# Extrait fourni
>>
Par Amadou Baba Ba

Dakar, 25 juin (APS) – Au Sénégal où les maraîchers perdent jusqu’à 25 % de la production de fruits et légumes, faute d’équipements de stockage et de conservation, le marché d’intérêt national (MIN) Mamadou-Lamine-Niang de Diamniadio (ouest) est une belle trouvaille.

Officiellement ouverte le 1er septembre 2022, cette infrastructure moderne de négoce fait le bonheur des consommateurs pour ses produits agricoles et horticoles de qualité et bon marché. Le directeur général de la SEMIG SA, la société chargée de son exploitation, Mouhamadou Abdoulaye Mbaye, multiplie les initiatives innovantes, dont l’organisation d’une foire Tabaski. Un bon rempart contre la spéculation, à l’approche de la fête musulmane.

L’expérience a été tentée à l’approche de la dernière fête de Korité. Parce qu’elle a connu le succès et que commerçants et consommateurs en redemandent, la SEMIG SA a réédité le coup en organisant une foire dénommée Tabaski du MIN, du 19 au 27 juin, dans l’enceinte du marché d’intérêt national Mamadou-Lamine-Niang.
<<
[Données de compréhension de graphiques]
>>
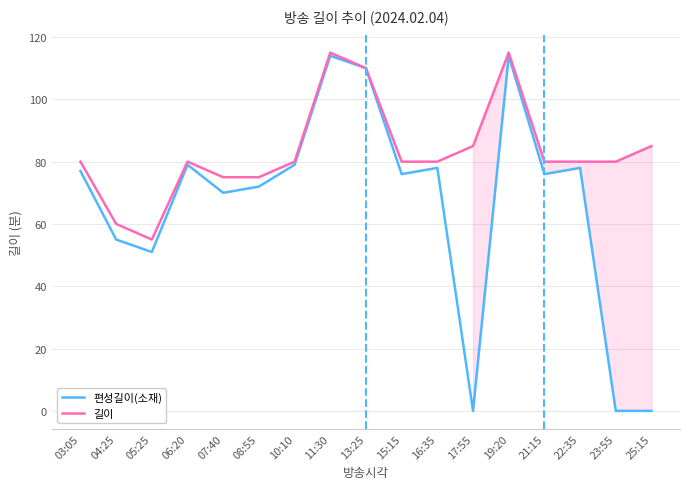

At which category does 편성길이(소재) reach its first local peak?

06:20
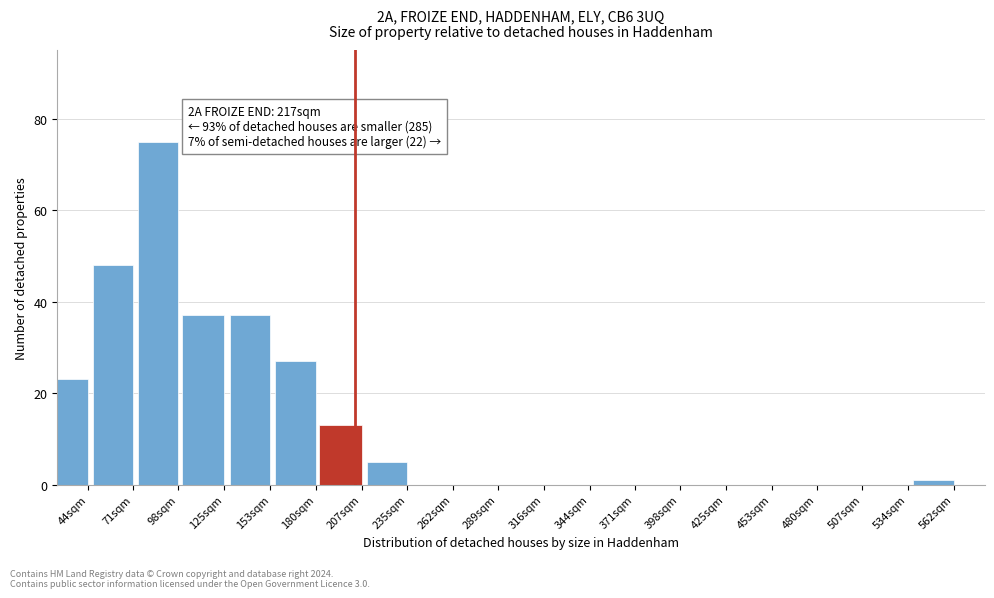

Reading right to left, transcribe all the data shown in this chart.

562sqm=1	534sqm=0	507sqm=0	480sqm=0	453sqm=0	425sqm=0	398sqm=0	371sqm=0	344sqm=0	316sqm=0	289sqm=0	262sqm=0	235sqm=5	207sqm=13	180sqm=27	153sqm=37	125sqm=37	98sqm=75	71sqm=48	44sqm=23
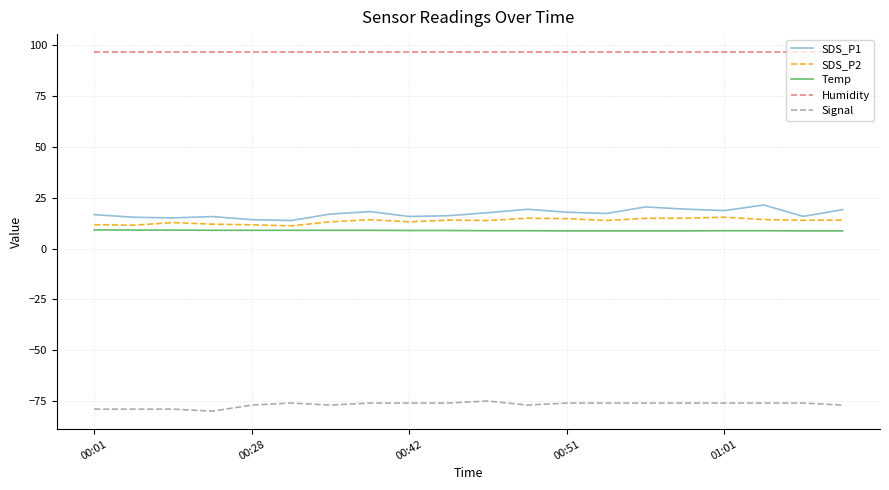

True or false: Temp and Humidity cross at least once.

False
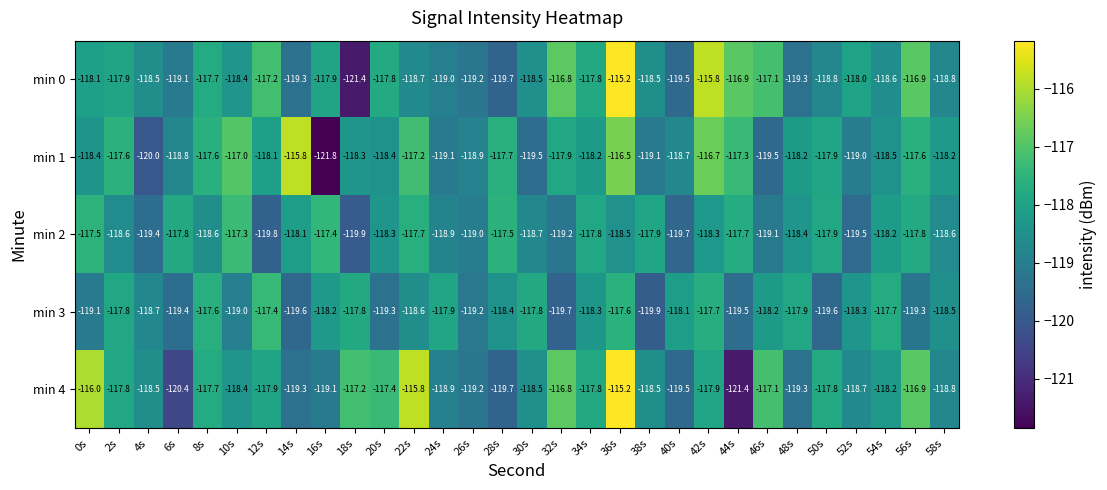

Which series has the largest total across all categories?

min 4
<<
# Consigne
Reproduisez fidèlement le passage de l'article sur le marché de Diamniadio compris entre « Par Amadou Baba » et « une belle trouvaille. », ces deux segments inclus. Les enregistrements n'ont aucun lien avec l'article sur le marché de Diamniadio.

# Corrigé
Par Amadou Baba Ba

Dakar, 25 juin (APS) – Au Sénégal où les maraîchers perdent jusqu’à 25 % de la production de fruits et légumes, faute d’équipements de stockage et de conservation, le marché d’intérêt national (MIN) Mamadou-Lamine-Niang de Diamniadio (ouest) est une belle trouvaille.